Um dos pressupostos da educação contextualizada consiste em “entender que as pessoas se constroem e constroem seu conhecimento a partir de seu contexto, com relações mais amplas” (MENEZES; ARAÚJO, 2007, p. 42). Esse conceito se desdobra na necessidade de que o processo educacional seja interdisciplinar e intercultural, tendo em vista que a realidade social existe e se apresenta às pessoas por inteira, e não de forma hermeticamente fragmentada.

 

Destaque-se que a lei de diretrizes e bases da educação, lei federal nº 9.394/96, possui inspiração no conceito de educação contextualizada em diversos dispositivos, em especial os artigos 26 e 28. O caput do artigo 26, ao determinar que os currículos da educação infantil, do ensino fundamental e do ensino médio devem ter uma base nacional comum, preceitua que esta base deve ser complementada “por uma parte diversificada, exigida pelas características regionais e locais da sociedade, da cultura da economia e dos educandos”. (grifo nosso)

 

O artigo 28, por seu turno, ao dispor sobre a oferta de educação básica para a população rural, aduz que “os sistemas de ensino promoverão as adaptações necessárias à sua adequação às peculiaridades da vida rural e de cada região”. Essas adaptações consistem em currículos e metodologias apropriadas às necessidades e aos interesses dos (as) estudantes, adequação do calendário escolar às fases do ciclo agrícola e às condições climáticas e correspondência à natureza do trabalho no meio rural.

 

No âmbito infra legal, o decreto federal nº 7.352, de 04 de novembro de 2010, dispõe sobre a política de educação do campo e o Programa Nacional de Educação na Reforma Agrária – PRONERA. Destaque-se o artigo 6º da norma, no qual é possível perceber a inspiração na educação contextualizada, a qual determina que os recursos didáticos, pedagógicos, tecnológicos, culturais e literários deverão atender às especificidades e apresentar conteúdos relativos aos conhecimentos das populações do campo, sendo considerados saberes próprios da comunidade visando a construção de propostas de educação no campo contextualizadas.

Dados fornecidos:

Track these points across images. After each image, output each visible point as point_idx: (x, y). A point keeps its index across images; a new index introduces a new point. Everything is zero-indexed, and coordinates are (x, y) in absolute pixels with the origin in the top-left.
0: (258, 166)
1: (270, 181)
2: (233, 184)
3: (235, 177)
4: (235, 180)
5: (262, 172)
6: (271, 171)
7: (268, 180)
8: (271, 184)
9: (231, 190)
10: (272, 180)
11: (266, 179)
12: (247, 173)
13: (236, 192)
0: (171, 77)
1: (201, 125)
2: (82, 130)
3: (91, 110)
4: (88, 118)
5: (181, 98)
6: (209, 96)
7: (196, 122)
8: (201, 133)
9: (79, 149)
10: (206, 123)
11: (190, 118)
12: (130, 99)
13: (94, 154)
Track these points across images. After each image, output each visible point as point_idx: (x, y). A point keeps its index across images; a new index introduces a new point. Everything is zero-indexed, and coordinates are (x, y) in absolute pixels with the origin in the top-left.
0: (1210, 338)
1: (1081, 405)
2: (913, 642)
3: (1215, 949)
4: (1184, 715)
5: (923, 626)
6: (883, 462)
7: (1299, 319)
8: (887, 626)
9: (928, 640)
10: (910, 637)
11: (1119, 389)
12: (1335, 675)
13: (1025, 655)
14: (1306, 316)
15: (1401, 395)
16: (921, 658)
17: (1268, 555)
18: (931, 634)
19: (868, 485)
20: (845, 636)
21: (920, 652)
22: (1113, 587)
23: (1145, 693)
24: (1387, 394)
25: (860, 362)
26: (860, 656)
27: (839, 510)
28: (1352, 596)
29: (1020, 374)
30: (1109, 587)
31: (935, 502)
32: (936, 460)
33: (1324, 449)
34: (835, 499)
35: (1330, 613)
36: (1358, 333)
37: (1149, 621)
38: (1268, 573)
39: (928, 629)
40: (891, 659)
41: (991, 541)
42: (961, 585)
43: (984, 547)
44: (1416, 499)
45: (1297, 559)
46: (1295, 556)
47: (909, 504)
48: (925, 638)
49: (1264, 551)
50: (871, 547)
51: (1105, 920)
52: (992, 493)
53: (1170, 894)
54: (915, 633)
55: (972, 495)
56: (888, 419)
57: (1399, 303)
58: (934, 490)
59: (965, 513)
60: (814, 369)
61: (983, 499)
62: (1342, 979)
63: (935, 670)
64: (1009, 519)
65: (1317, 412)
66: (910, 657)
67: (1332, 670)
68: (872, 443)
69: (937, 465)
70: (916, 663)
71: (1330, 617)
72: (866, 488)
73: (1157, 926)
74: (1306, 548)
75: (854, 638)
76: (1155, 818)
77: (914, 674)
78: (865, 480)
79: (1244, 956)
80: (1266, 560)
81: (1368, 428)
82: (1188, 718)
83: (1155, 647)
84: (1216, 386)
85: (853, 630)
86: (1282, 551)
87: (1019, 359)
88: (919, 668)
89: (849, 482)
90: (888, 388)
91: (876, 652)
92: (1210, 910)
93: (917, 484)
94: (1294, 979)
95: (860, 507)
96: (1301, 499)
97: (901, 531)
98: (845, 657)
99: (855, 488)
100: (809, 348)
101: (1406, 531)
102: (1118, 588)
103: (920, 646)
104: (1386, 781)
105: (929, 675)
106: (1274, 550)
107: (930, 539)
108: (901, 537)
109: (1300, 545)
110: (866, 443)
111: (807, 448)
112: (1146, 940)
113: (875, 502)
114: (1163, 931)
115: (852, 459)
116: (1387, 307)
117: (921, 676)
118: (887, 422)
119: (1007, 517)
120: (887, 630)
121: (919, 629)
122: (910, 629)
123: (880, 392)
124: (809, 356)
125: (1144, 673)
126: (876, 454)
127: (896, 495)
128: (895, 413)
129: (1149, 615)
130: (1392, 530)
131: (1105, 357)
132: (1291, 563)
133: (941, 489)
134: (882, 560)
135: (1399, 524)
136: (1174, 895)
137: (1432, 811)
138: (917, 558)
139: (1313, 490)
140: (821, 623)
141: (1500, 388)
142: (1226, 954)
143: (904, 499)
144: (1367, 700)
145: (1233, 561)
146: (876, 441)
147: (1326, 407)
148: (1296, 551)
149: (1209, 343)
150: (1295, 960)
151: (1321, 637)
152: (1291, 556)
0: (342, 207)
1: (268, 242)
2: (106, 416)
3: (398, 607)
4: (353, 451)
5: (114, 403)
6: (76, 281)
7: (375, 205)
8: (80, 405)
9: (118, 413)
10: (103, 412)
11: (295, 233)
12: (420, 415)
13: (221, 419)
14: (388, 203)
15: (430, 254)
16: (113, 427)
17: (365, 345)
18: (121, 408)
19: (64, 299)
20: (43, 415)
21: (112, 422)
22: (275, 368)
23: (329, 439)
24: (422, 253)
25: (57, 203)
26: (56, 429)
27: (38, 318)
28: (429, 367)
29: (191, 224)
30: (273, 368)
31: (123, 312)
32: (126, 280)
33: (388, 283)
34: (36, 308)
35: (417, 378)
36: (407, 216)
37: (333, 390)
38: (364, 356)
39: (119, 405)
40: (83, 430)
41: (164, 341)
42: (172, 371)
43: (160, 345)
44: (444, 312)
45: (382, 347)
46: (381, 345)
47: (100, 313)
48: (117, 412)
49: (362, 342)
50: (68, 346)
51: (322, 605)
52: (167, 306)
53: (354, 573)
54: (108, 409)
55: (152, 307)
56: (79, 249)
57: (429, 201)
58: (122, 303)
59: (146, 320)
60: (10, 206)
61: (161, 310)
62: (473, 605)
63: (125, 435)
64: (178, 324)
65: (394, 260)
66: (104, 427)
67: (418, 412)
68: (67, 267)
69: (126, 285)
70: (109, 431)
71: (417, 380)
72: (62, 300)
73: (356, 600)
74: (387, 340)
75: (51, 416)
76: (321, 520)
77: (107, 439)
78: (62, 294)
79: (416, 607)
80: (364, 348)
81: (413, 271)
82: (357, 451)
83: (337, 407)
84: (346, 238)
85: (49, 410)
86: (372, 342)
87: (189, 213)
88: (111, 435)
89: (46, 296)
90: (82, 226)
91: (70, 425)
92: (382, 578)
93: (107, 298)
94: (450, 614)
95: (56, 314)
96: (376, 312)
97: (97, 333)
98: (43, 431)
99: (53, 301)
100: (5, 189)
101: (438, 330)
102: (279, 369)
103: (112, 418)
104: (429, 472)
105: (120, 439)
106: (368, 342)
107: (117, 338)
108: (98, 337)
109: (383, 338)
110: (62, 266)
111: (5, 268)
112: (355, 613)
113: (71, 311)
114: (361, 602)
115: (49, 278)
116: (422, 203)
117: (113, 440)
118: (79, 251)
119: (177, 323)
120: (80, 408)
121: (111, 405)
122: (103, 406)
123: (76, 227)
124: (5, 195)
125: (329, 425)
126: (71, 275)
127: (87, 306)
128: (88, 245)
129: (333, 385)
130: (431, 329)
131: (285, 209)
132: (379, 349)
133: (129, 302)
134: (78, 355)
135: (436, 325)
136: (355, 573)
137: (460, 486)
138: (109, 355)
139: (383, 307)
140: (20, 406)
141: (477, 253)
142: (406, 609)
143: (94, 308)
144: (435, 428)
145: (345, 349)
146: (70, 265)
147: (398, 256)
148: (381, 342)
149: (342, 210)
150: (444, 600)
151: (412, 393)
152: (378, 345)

Questões:
1. Indique se cada afirmação abaixo está de acordo com o texto sobre educação contextualizada. Responda sim ou não e cite as palavras do texto que decidem a questão. (a) O artigo 26 da lei nº 9.394/96 prevê que a base nacional comum seja complementada por uma parte diversificada. (b) O decreto federal nº 7.352 foi editado em 2007. (c) Entre as adaptações para a população rural, está a adequação do calendário escolar às fases do ciclo agrícola.
2. Retome o texto sobre educação contextualizada a partir do ponto em que ele termina e escreva mais um parágrafo no mesmo registro.

Respostas por item:
1.
(a) Sim: “por uma parte diversificada, exigida pelas características regionais e locais da sociedade, da cultura da economia e dos educandos”.
(b) Não: “o decreto federal nº 7.352, de 04 de novembro de 2010”.
(c) Sim: “adequação do calendário escolar às fases do ciclo agrícola e às condições climáticas”.

2.
 

Embora leis e normas infra legais que tratam sobre educação contextualizada versem sobretudo acerca da realidade rural, não se confunde aquele conceito com o relativo à educação do campo. Como assevera o professor Josemar da Silva Martins, “a contextualização da educação não diz respeito apenas às escolas do campo, mas também às escolas urbanas. Os impedimentos ou dificuldades da inserção deste modelo de ensino nas escolas do campo são os mesmos que verificamos nas escolas urbanas, ou seja, é a tradição de um currículo universalista e generalista que temos”.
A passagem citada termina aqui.